Londra, primi anni '90. C'è gente che va per club, la notte, con voglia di sballare. Rave parties, assunzione di sostanze chimiche, esperienze extra corporali. E quando lo sballo finisce, quando si "torna giù", c'è ancora bisogno di musica, questa volta per ritrovare gradualmente l'aggancio con la realtà.

In questo contesto, Alex Paterson dà vita al suo progetto musicale che più che un gruppo è un'alleanza tra DJ che fanno musica: prima, sul finire degli anni '80, assieme a Jimmy Cauty dei KLF, poi col tecnico di studio Kris Weston, Thrash per gli amici. Il duo Paterson-Thrash produce due album nel 1991 e 1992 che restano i lavori migliori degli Orb. Il secondo di questi album, "U.F.Orb", esce nel luglio 1992 e schizza al n. 1 delle classifiche inglesi.

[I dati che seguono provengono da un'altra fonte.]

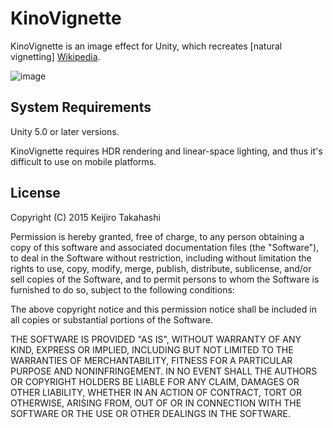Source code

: KinoVignette
============

KinoVignette is an image effect for Unity, which recreates [natural vignetting]
[Wikipedia].

![image](https://41.media.tumblr.com/cba35e70087ace84b59b42b210c993e3/tumblr_nt2n34QhOc1qio469o1_400.png)

[Wikipedia]: https://en.wikipedia.org/wiki/Vignetting#Natural_vignetting

System Requirements
-------------------

Unity 5.0 or later versions.

KinoVignette requires HDR rendering and linear-space lighting, and thus it's
difficult to use on mobile platforms.

License
-------

Copyright (C) 2015 Keijiro Takahashi

Permission is hereby granted, free of charge, to any person obtaining a copy of
this software and associated documentation files (the "Software"), to deal in
the Software without restriction, including without limitation the rights to
use, copy, modify, merge, publish, distribute, sublicense, and/or sell copies of
the Software, and to permit persons to whom the Software is furnished to do so,
subject to the following conditions:

The above copyright notice and this permission notice shall be included in all
copies or substantial portions of the Software.

THE SOFTWARE IS PROVIDED "AS IS", WITHOUT WARRANTY OF ANY KIND, EXPRESS OR
IMPLIED, INCLUDING BUT NOT LIMITED TO THE WARRANTIES OF MERCHANTABILITY, FITNESS
FOR A PARTICULAR PURPOSE AND NONINFRINGEMENT. IN NO EVENT SHALL THE AUTHORS OR
COPYRIGHT HOLDERS BE LIABLE FOR ANY CLAIM, DAMAGES OR OTHER LIABILITY, WHETHER
IN AN ACTION OF CONTRACT, TORT OR OTHERWISE, ARISING FROM, OUT OF OR IN
CONNECTION WITH THE SOFTWARE OR THE USE OR OTHER DEALINGS IN THE SOFTWARE.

La rivoluzione è cominciata: gli Orb si impongono con i loro lavori pubblicati da una piccola etichetta indipendente. Un caso? No, perché gli Orb interpretano la situazione e inventano un genere musicale, il chill out: dal ritmo opprimente della house si passa all'ambient house, dove elettronica e campionamenti in dosi massicce convivono in brani lunghissimi in perpetua evoluzione. "U.F.Orb" quindi è un capolavoro sia da un punto di vista sociologico che musicale: perché è il riflesso dei tempi in cui è nato, e per l'uso innovativo dell'elettronica che va oltre il fine pratico per cui è nata la musica chill out.

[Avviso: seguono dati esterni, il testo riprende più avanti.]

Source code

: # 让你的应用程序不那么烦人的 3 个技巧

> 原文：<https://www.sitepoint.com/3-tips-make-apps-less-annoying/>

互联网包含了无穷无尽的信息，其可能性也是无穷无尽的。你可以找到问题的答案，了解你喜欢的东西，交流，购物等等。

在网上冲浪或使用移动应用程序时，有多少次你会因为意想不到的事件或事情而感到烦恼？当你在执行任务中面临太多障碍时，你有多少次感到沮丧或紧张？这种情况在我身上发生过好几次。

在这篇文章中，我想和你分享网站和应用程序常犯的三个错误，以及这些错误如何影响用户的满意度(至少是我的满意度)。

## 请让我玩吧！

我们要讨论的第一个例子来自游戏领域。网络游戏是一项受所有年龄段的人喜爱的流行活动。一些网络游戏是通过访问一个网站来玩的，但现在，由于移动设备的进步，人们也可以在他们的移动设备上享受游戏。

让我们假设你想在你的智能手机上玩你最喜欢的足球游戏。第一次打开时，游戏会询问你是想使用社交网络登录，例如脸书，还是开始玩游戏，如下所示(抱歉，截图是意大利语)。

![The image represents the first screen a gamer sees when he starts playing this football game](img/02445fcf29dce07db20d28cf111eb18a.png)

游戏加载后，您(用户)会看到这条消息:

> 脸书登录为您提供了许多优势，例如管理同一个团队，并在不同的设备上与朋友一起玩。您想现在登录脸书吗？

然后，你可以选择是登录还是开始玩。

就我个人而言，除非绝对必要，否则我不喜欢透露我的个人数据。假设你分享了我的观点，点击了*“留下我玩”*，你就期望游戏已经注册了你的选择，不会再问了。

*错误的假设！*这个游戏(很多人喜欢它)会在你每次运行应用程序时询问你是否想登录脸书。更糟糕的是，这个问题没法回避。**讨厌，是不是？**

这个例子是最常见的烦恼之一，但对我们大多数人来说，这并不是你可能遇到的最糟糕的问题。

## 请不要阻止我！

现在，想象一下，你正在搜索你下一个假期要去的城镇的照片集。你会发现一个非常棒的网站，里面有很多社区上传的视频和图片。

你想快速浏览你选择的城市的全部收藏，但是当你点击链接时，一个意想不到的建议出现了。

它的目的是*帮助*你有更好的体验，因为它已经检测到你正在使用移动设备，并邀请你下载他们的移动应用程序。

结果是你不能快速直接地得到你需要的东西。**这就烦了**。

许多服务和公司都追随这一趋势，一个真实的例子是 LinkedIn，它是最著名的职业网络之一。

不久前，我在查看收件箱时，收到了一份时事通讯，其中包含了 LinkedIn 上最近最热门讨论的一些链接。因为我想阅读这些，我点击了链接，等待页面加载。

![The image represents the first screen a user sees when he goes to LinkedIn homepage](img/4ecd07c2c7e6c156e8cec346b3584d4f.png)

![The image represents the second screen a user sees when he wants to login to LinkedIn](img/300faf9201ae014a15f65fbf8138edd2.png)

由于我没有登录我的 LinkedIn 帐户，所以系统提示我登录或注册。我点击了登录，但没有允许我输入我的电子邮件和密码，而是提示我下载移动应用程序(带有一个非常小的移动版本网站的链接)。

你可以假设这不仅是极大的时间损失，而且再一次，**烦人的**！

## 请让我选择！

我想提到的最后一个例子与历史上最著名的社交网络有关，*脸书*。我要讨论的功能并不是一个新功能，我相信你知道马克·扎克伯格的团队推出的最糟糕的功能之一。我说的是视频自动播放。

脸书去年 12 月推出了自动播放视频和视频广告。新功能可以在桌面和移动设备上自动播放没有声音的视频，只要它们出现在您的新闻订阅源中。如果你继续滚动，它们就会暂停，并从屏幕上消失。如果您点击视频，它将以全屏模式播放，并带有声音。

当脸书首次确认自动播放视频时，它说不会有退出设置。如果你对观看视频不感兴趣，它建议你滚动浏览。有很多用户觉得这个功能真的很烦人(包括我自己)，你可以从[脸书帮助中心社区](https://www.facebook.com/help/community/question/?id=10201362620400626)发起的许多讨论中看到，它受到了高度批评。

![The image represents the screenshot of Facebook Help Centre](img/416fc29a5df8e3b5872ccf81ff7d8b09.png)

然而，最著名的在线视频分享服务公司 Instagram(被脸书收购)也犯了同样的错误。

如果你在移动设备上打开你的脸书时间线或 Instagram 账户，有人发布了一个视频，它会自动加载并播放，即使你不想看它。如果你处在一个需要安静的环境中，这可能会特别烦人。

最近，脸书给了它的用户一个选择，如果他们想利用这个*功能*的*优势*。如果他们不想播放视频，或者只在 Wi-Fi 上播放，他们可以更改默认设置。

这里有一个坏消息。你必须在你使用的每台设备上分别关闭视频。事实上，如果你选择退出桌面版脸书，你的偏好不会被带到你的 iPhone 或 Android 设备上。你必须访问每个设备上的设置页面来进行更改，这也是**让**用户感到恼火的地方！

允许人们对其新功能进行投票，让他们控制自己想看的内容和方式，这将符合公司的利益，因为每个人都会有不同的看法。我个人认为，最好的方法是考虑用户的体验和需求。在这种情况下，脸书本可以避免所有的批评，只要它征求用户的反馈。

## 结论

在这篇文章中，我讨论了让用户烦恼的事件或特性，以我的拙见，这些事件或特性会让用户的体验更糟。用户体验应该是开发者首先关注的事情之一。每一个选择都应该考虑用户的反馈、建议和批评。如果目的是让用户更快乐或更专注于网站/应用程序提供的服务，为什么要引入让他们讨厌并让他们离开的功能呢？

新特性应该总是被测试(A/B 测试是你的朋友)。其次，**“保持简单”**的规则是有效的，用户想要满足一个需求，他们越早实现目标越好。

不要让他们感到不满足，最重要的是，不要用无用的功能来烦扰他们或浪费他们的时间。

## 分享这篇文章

Suddiviso in sei tracce più una breve conclusione, l'album è un continuum che per 74 minuti rovescia sull'ascoltatore il suo carico visionario: si parte con un'esperienza extra corporale, "O.O.B.E" (sigla di out-of-body experience), si avvista un corpo celeste non identificato ("U.F.Orb"), per arrivare nella stanza blu della base Wright-Patterson dell'aviazione americana ("Blue Room"), dove qualcuno mormora siano conservate prove dell'esistenza degli Ufo, c'è infine il tempo per fare incontri ravvicinati ("Close Encounters"): con gli Orb, E.T. è tra noi.